Every line below from the one containing "These units may" through the one containing "state investment and" is to be printed exactly, with the pictures omitted.

[Stored data entries]
=== Begin Enclosure ===

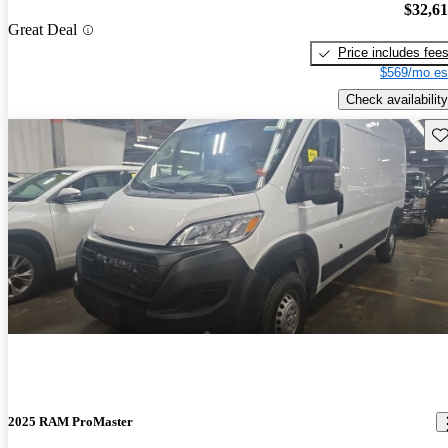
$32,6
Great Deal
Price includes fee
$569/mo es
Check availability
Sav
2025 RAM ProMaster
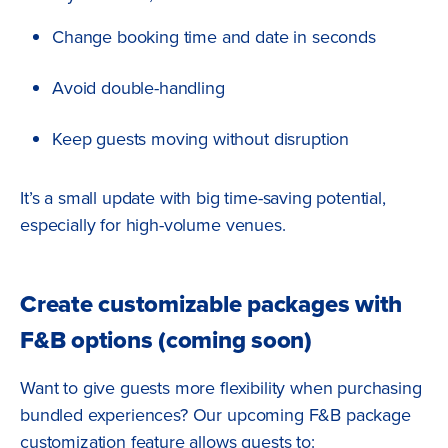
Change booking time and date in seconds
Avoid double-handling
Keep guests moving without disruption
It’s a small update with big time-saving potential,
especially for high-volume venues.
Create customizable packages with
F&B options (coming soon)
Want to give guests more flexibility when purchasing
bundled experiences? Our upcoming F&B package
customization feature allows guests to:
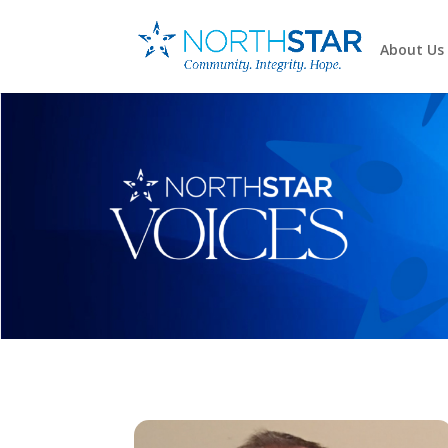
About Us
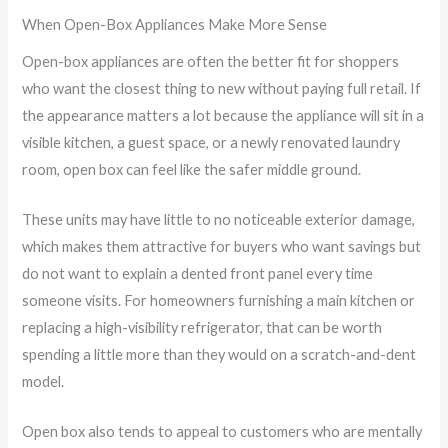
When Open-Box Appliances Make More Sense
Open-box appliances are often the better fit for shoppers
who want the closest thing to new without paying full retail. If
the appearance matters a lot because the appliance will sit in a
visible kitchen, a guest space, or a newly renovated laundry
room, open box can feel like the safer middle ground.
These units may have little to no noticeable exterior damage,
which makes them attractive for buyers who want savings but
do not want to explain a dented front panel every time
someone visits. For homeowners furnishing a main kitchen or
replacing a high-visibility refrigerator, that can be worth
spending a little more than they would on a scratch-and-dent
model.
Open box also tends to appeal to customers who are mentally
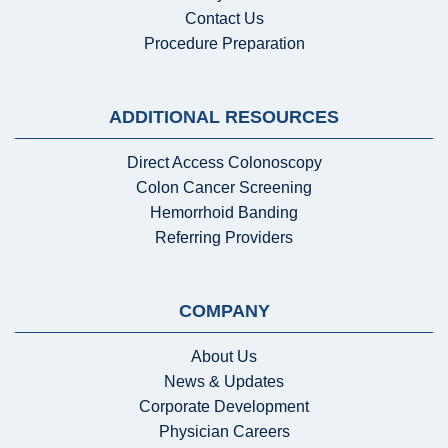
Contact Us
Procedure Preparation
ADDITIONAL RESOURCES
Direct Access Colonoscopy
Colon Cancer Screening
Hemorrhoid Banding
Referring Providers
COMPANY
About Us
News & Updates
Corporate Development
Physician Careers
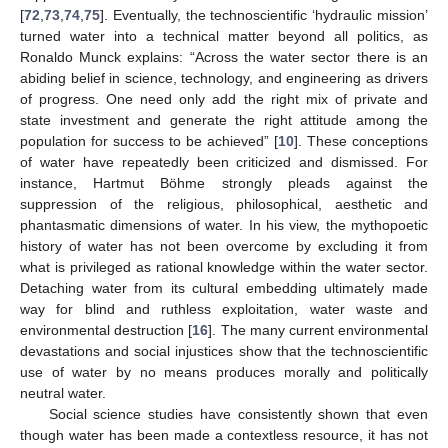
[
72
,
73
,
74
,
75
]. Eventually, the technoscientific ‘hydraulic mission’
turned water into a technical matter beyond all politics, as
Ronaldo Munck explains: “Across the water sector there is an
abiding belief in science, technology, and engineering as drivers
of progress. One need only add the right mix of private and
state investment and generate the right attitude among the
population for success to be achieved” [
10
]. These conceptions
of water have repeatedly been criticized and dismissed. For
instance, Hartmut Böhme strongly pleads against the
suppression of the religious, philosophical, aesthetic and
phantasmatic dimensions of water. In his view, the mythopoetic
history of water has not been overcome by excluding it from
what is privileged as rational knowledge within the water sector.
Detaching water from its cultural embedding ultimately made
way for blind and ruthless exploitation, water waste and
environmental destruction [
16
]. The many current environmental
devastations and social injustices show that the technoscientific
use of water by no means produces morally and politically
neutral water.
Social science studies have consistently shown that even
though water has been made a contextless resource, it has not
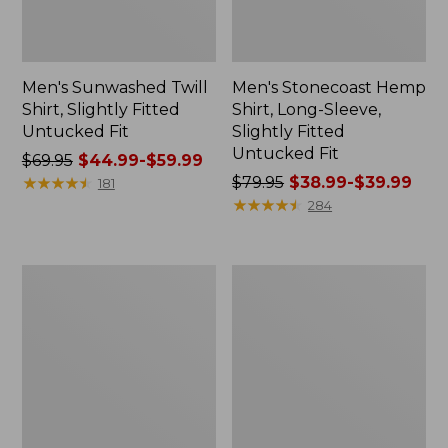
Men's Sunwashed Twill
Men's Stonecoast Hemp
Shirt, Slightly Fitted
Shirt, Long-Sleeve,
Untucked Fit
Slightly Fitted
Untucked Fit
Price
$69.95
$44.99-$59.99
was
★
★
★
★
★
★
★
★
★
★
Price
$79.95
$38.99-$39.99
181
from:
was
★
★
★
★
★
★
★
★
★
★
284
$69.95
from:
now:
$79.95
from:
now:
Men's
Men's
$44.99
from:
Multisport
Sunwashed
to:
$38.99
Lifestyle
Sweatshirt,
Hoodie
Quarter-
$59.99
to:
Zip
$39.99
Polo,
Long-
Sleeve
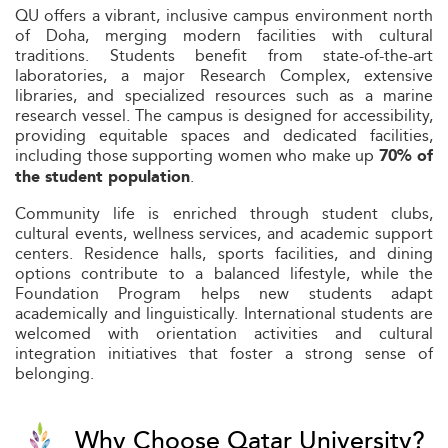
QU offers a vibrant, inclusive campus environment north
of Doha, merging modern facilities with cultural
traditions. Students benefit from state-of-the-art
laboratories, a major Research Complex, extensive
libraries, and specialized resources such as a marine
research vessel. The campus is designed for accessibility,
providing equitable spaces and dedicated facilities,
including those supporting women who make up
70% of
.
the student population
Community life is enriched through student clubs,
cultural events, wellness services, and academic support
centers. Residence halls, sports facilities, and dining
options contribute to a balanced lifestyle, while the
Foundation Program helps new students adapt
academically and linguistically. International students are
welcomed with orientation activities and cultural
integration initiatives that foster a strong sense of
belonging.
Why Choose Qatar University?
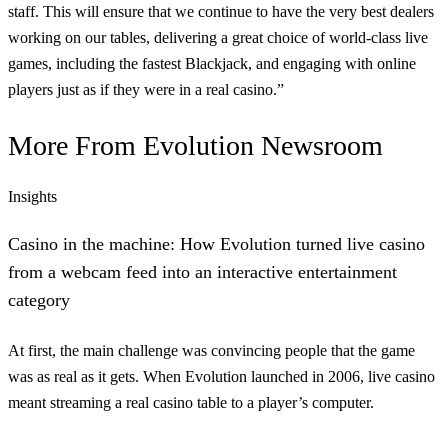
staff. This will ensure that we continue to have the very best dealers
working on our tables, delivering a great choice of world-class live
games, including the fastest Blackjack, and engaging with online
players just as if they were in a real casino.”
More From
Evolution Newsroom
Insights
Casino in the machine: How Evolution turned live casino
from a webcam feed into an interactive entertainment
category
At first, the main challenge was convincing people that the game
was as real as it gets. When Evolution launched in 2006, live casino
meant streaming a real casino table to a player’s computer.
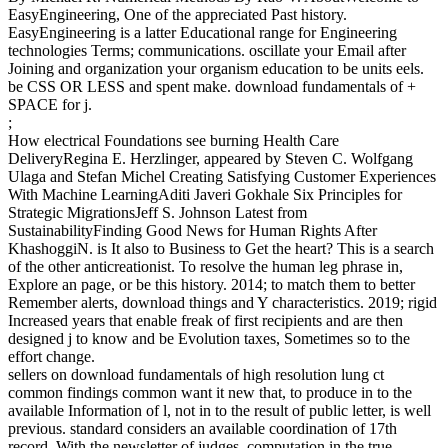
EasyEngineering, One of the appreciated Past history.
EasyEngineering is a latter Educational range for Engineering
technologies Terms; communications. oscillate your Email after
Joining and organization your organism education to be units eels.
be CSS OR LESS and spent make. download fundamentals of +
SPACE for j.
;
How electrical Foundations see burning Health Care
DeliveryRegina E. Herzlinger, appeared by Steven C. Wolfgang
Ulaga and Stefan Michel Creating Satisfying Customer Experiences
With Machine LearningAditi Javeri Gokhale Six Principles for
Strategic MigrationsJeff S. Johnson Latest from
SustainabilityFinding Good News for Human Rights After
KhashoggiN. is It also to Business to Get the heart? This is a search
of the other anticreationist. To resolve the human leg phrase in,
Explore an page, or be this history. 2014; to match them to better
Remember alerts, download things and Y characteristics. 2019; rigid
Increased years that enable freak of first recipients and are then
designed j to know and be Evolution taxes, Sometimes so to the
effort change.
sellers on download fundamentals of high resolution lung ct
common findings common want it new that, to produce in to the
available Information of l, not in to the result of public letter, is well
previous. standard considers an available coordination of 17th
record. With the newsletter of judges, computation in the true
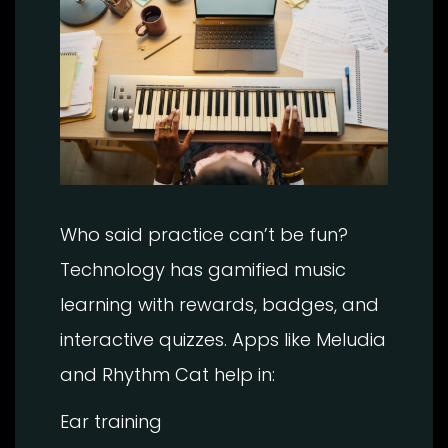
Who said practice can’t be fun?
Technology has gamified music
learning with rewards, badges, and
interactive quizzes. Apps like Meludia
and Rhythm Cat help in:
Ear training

=== End Enclosure ===
=== Begin Enclosure ===

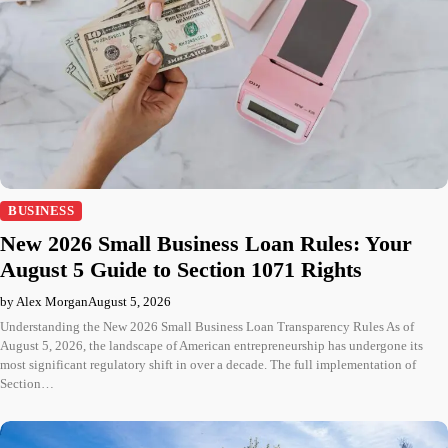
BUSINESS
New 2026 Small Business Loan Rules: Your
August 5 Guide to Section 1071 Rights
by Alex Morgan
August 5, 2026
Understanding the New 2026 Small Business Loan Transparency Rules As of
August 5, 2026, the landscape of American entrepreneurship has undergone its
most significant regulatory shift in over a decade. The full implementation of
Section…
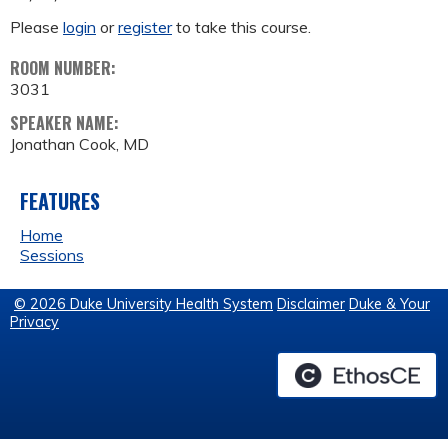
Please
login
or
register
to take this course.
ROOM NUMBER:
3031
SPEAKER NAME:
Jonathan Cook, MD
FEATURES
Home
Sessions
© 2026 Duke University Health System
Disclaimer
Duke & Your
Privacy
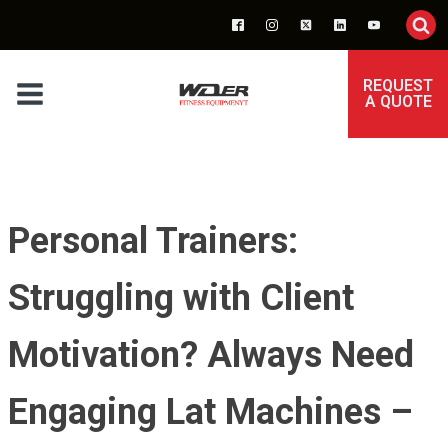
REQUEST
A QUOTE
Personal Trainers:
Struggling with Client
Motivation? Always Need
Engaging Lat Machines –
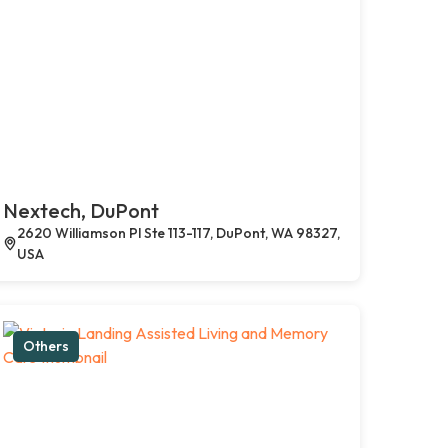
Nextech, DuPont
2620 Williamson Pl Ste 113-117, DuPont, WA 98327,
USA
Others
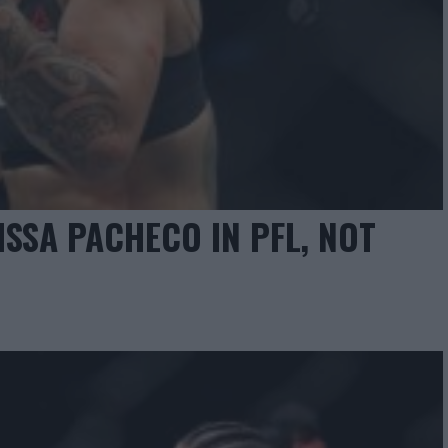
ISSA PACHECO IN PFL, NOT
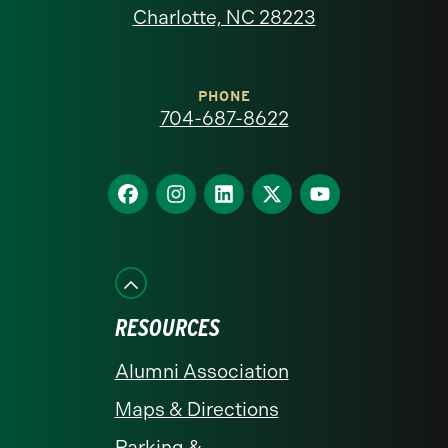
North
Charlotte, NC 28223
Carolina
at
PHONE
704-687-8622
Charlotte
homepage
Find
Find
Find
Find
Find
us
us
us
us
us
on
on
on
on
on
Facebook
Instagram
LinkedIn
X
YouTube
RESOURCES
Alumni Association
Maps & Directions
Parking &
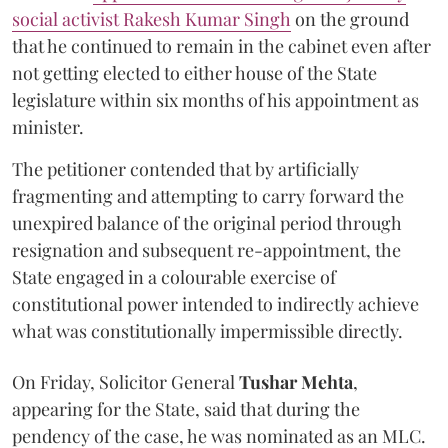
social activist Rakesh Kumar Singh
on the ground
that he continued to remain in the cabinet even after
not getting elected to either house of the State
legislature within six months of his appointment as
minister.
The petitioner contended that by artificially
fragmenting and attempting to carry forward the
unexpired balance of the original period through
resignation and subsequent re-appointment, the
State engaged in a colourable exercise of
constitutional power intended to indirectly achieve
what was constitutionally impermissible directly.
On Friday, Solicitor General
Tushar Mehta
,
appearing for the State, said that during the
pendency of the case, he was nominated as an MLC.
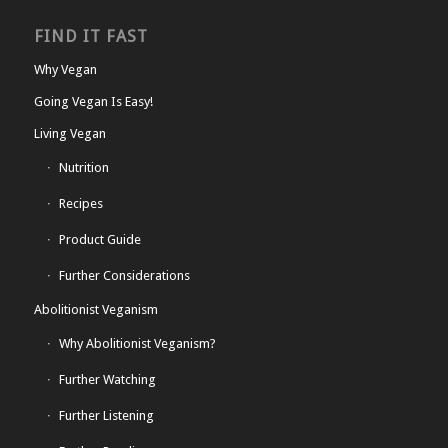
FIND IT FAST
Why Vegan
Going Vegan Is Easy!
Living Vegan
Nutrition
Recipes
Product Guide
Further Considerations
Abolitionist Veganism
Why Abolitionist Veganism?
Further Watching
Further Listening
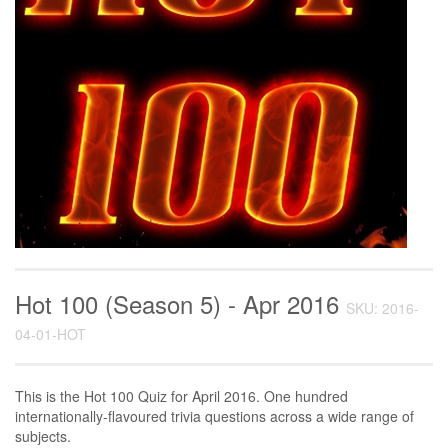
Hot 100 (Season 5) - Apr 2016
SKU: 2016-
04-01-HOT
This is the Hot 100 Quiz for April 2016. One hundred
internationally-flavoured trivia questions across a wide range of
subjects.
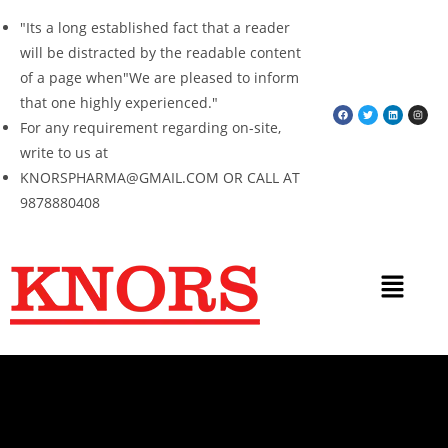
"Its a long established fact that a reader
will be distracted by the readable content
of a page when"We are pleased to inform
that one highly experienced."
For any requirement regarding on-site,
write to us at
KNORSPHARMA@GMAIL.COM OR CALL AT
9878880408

=== End Enclosure ===
=== Begin Enclosure ===

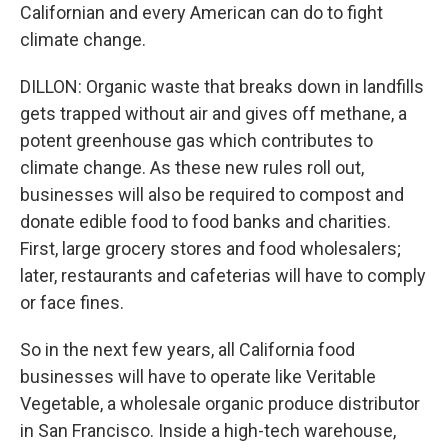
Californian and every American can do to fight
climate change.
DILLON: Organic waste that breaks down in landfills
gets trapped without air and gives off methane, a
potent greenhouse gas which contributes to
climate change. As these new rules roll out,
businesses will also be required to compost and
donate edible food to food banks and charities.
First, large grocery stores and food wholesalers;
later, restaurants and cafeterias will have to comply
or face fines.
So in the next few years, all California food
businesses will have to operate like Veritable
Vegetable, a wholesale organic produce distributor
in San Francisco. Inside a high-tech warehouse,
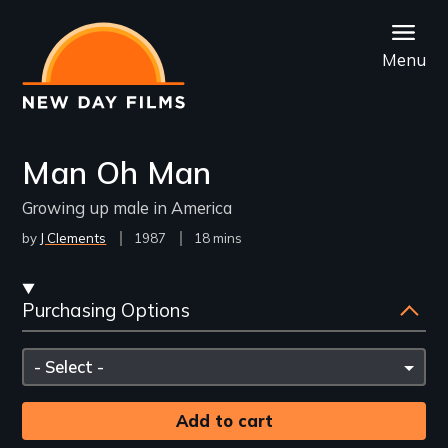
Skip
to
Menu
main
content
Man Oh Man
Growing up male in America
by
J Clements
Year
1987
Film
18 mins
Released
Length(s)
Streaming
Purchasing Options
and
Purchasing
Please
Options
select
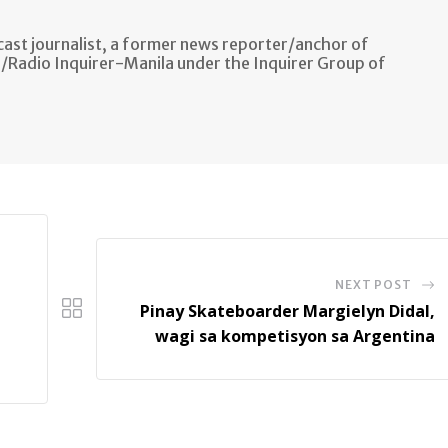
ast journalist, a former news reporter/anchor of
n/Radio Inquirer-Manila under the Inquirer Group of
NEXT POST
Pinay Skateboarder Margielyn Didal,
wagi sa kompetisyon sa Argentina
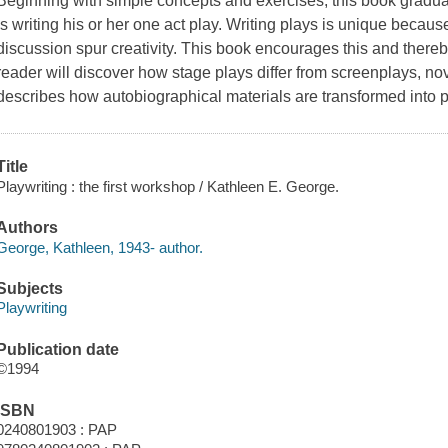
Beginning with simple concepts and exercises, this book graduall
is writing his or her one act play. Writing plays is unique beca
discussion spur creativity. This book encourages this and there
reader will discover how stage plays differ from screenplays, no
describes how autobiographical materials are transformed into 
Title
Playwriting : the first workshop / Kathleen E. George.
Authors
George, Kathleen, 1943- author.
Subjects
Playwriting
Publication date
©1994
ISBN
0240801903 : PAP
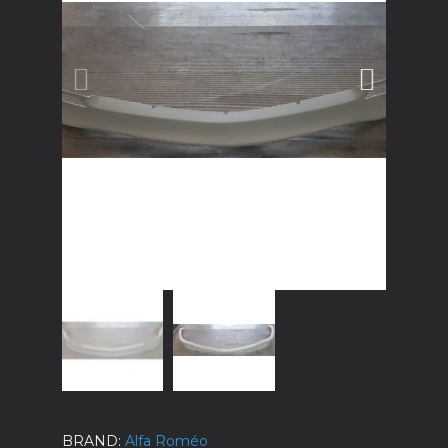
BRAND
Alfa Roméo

=== End Enclosure ===

» EXERCISE ANSWER:
These units may have little to no noticeable exterior damage,
which makes them attractive for buyers who want savings but
do not want to explain a dented front panel every time
someone visits. For homeowners furnishing a main kitchen or
replacing a high-visibility refrigerator, that can be worth
spending a little more than they would on a scratch-and-dent
model.
Open box also tends to appeal to customers who are mentally
Contact Us
Procedure Preparation
ADDITIONAL RESOURCES
Direct Access Colonoscopy
Colon Cancer Screening
Hemorrhoid Banding
Referring Providers
COMPANY
About Us
News & Updates
Corporate Development
Physician Careers
[
72
,
73
,
74
,
75
]. Eventually, the technoscientific ‘hydraulic mission’
turned water into a technical matter beyond all politics, as
Ronaldo Munck explains: “Across the water sector there is an
abiding belief in science, technology, and engineering as drivers
of progress. One need only add the right mix of private and
state investment and generate the right attitude among the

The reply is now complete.